第5話 僕の召喚獣

 あれから六日たった。あの事がきっかけで僕と召喚獣の間には溝ができてしまった。


 僕は自由時間に廊下を歩きながら物思いにふけていた。

 召喚獣は頭に乗らなくなって少しの距離をあけて飛行している。

 本当は召喚獣との距離はこんな感じが一般的だ。

 召喚獣との主従関係をはっきりするべきというのが当たり前なのだ。

 だからこれで――。



 これで、本当にいいの?

 よくないけど、どうしたらいいのかわからなかった。

 どうすればいいのだろうか。


 首にかけていた布袋に入っている魔石が熱を持ち振動している。

 そこから何かが伝わってくる。

 ――そういえば僕はいつも受け身だった事が思い浮かんだ。自分から行動した事がない。

 僕から進むべきだ。 自然にそう思った。

 振り向くと後ろからついてきている召喚獣が不思議そうに見ている。

 そっと下から両手でぷにっとしている体をつつみこんだ

「ちょっとごめんね。中庭を散歩しようか 」

 抱きかかえると召喚獣は困惑しつつもおとなしく収まっていた。



 中庭には誰もいなかった。

 広い中庭には適度の木々と花壇には花が植えられており近くに噴水があった。

 噴水の枠に召喚獣を抱えながら腰掛ける。

 深呼吸をする。よし。

「僕はこの学校から二つの領地を越えたところにある町で生まれ育ったんだ」

 僕が突然語り出しても召喚獣は黙って聞いているようだった。

「その町で子どもの中で一番強い子どもがいたんだ。僕はそいつに命令された事は何でも聞いていた。そうしないと嫌がらせをされるんだ 」

「僕は強い人に弱いんだ。こんなやつがマスターでごめん。でも、強くなるから」

 召喚獣は沈黙を守ったままだった。

 そっと優しく召喚獣の頭をなでる。

 風で葉っぱがこすれ合う音だけの静かな空間がそこにはあった。


 それは突然壊れる。

「まだ、仲良しごっこしてんのかよ。ばっかじゃねーの」

 声だけで誰だかわかった。無意識のうちに体が硬くなる。僕の召喚獣を傷つけたあの人だ。

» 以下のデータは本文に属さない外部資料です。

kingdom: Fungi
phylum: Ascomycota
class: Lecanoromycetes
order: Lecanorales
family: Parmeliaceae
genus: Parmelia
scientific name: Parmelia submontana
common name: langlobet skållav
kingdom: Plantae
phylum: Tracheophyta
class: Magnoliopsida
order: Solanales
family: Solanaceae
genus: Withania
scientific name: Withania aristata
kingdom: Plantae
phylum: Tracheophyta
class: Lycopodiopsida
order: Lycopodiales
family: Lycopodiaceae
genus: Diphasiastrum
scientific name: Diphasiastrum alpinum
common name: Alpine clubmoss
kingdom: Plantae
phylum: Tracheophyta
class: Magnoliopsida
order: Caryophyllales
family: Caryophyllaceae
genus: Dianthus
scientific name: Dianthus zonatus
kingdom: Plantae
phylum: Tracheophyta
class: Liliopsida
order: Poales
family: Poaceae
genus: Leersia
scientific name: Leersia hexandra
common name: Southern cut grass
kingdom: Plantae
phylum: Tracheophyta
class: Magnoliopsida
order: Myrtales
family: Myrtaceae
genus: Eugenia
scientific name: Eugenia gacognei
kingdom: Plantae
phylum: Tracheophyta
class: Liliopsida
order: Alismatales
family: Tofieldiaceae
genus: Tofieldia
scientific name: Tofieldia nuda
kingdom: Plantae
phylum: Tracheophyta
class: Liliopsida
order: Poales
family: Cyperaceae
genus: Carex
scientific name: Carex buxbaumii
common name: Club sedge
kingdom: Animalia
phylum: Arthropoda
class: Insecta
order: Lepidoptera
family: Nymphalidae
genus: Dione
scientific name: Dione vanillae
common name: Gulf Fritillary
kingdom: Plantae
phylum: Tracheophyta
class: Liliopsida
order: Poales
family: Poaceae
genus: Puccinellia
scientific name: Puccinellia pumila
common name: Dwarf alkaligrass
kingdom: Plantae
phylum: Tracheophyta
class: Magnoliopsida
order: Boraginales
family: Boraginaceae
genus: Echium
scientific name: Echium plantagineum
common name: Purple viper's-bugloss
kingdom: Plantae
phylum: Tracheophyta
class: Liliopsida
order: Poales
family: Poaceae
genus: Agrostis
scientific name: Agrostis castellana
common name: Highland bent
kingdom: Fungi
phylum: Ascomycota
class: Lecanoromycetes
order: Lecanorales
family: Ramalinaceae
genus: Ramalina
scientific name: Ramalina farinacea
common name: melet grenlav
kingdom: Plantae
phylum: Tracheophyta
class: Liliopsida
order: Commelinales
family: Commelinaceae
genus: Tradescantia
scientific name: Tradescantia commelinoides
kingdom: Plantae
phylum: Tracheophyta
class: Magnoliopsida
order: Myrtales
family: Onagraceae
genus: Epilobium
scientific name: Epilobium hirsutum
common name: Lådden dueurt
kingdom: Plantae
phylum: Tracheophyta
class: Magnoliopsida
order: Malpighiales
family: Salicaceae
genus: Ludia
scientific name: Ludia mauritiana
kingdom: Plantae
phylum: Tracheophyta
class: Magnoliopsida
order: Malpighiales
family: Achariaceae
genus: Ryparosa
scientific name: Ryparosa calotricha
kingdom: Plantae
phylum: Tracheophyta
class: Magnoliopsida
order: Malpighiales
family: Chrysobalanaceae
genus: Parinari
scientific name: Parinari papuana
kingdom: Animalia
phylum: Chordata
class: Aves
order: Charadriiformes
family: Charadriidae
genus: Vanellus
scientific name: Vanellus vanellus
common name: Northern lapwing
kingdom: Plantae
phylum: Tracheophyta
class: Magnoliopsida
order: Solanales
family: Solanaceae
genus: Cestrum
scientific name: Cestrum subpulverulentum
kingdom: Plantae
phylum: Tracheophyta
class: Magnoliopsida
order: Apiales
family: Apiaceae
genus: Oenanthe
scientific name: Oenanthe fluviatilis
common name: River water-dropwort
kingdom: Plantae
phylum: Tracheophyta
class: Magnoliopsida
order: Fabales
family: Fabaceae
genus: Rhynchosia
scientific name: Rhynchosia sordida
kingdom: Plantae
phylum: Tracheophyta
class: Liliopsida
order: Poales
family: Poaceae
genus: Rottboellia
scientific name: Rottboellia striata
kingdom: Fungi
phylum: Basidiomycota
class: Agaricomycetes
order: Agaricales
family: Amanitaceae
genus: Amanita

 あれからすれ違うたびに見下し、罵倒してきていた男子生徒が近寄ってきた。

 その男子生徒は近寄ってきた時に芝に混じり咲いていた小さな花を踏んづけた。

 小さな花を踏んだ事に気づかず、彼は近くまできた。踏まれた花はつぶれてしまっていた。


  今度は間違えないようにしないと、僕が召喚獣を守るんだ。

 どうすれば守りきれるのかわからない、でもやらなくちゃいけないんだ。

 だって、大切な僕の召喚獣だ。僕の一生のパートナーなんだ。

 怖いし痛いのも嫌だけど、もう後悔はしたくない。

 僕が踏まれた花のようにぼろぼろになってもやりきらなくちゃいけないんだ。